-- Trecho da página --

A medida judicial restabelece a liberdade de circulação para o público infanto-juvenil no centro de compras, um ponto de encontro e lazer para muitos jovens na região. A proibição anterior havia gerado debates sobre os direitos de ir e vir de adolescentes e a responsabilidade dos estabelecimentos comerciais.
Contexto da Proibição Anterior
A liminar que impedia a entrada de menores desacompanhados no shopping de Franca havia sido concedida em um período de intensos debates e preocupações relacionadas aos chamados “rolezinhos”. Esses encontros, organizados principalmente por meio de redes sociais, reuniam grandes grupos de jovens em shoppings centers de diversas cidades brasileiras, incluindo São Paulo e outras localidades do interior.
As administrações dos shoppings, em muitos casos, alegavam preocupações com a segurança, a ordem pública e a integridade do patrimônio, o que levou a pedidos de medidas judiciais restritivas. Em Franca, a proibição visava, segundo os argumentos apresentados na época, prevenir aglomerações e possíveis tumultos, embora a Defensoria Pública e outros setores da sociedade questionassem a generalização da medida.
A decisão inicial, portanto, inseria-se em um cenário mais amplo de tentativas de controle sobre a circulação de jovens em espaços privados de uso público, como os shoppings, que se tornaram palcos de manifestações sociais e culturais por parte da juventude.
O Fenômeno dos “Rolezinhos” e o Debate Social
Os “rolezinhos” surgiram como um fenômeno social e cultural no Brasil, especialmente a partir de 2013. Caracterizavam-se por encontros massivos de jovens, predominantemente de periferias, em shoppings centers. Esses eventos eram organizados de forma espontânea ou semi-organizada, utilizando plataformas digitais para a convocação.
Para os participantes, os “rolezinhos” representavam uma forma de lazer, socialização e ocupação de espaços que, muitas vezes, não eram percebidos como acessíveis ou acolhedores para eles. Era uma oportunidade de se reunir, ouvir música, dançar e interagir em um ambiente climatizado e com infraestrutura, diferente das opções de lazer disponíveis em suas comunidades.

-- Tarefa proposta --
Prossiga com o texto sobre os rolezinhos e a proibição de menores desacompanhados no shopping de Franca, começando logo depois da última frase apresentada.

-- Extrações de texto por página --
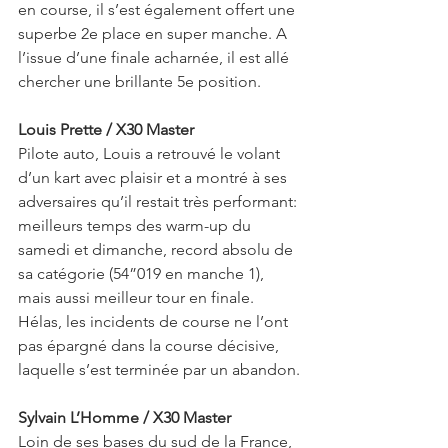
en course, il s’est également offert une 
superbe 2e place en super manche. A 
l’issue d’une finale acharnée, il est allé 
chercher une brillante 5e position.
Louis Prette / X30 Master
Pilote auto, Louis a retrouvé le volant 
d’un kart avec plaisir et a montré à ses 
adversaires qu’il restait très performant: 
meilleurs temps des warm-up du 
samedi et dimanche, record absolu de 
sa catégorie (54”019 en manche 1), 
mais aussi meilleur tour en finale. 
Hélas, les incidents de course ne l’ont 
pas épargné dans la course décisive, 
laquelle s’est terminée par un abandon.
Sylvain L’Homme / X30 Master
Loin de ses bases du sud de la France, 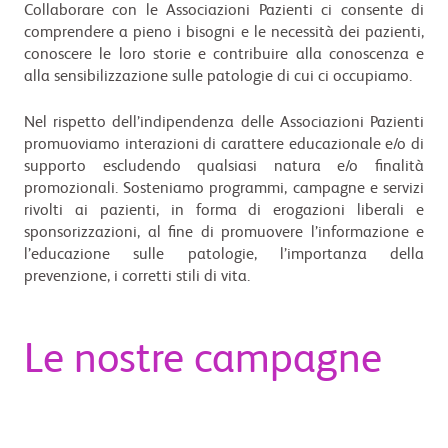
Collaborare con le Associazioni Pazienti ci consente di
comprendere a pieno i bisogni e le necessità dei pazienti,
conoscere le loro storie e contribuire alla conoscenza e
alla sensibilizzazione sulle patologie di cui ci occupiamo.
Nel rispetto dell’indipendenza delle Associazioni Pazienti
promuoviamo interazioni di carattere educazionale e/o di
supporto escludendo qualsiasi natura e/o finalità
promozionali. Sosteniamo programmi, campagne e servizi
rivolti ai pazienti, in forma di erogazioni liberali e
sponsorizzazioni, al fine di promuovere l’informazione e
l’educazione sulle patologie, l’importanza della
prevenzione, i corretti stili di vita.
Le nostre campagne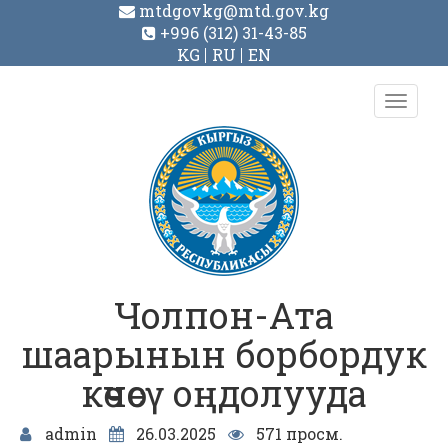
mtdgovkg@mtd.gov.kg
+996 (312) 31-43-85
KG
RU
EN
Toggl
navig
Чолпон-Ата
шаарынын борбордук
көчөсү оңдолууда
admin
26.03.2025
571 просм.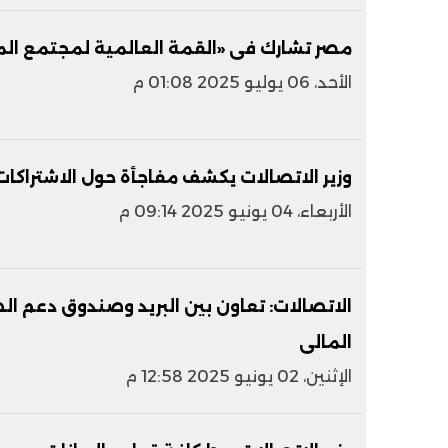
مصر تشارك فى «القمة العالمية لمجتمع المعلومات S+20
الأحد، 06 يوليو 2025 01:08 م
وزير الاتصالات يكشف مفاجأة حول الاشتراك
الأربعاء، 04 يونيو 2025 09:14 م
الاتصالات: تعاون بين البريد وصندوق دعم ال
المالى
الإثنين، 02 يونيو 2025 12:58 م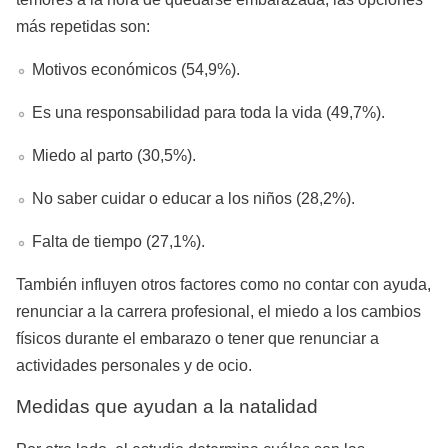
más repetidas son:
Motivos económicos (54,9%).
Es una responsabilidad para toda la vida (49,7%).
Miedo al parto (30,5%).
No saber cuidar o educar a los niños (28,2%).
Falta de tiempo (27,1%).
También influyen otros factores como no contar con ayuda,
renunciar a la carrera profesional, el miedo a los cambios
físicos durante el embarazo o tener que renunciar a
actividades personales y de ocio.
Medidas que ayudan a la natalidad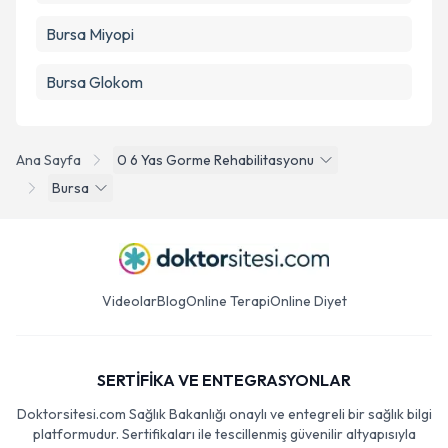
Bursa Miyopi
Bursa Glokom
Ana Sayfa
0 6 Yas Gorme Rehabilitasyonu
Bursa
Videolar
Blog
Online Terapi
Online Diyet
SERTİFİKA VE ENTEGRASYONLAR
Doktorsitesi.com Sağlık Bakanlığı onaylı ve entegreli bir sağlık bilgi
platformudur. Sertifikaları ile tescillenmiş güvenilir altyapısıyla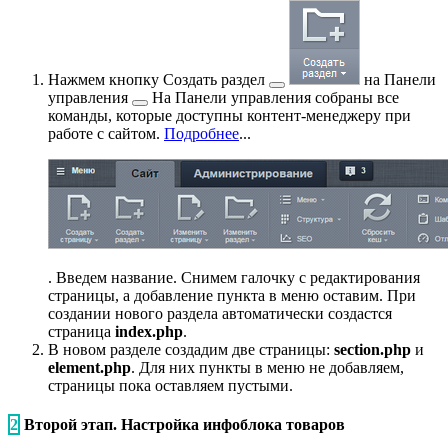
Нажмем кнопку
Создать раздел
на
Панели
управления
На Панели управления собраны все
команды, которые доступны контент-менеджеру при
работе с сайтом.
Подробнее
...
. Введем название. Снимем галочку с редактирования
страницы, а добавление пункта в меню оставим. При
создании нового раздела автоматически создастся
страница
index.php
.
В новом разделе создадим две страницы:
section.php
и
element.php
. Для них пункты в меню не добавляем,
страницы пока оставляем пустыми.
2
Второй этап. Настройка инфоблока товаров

-- Resultado do exercício --
No entanto, a chegada de centenas ou milhares de jovens simultaneamente gerava reações diversas. Administrações de shoppings e parte da opinião pública expressavam preocupações com a segurança, o barulho excessivo, a superlotação e, em alguns casos, pequenos incidentes ou furtos que eram associados aos eventos. Essas preocupações levaram a medidas de segurança reforçadas, como o fechamento de portas, a contratação de seguranças adicionais e, em diversas ocasiões, a busca por intervenções judiciais para proibir ou controlar a entrada desses grupos.
O debate público em torno dos “rolezinhos” rapidamente se polarizou, envolvendo discussões sobre preconceito social, direito à cidade, liberdade de expressão, acesso a espaços de consumo e lazer, e o papel da juventude na sociedade contemporânea. A questão central era se a proibição de entrada de menores desacompanhados ou de grupos específicos configurava uma medida legítima de segurança ou uma forma de discriminação social.
Atuação da Defensoria Pública de São Paulo
A Defensoria Pública do Estado de São Paulo desempenhou um papel fundamental na contestação da liminar em Franca. A instituição, que tem como missão a defesa dos direitos de pessoas em situação de vulnerabilidade, argumentou que a proibição generalizada de entrada de menores desacompanhados violava princípios fundamentais do Estatuto da Criança e do Adolescente (ECA) e da Constituição Federal.
Entre os argumentos apresentados pela Defensoria, destacavam-se:
- Direito à Liberdade e Convivência Familiar e Comunitária: O ECA assegura à criança e ao adolescente o direito à liberdade, ao respeito e à dignidade, incluindo o direito de ir e vir, de participar da vida familiar e comunitária sem discriminação. A proibição indiscriminada de acesso a um espaço público de lazer e convivência seria uma restrição desproporcional a esses direitos.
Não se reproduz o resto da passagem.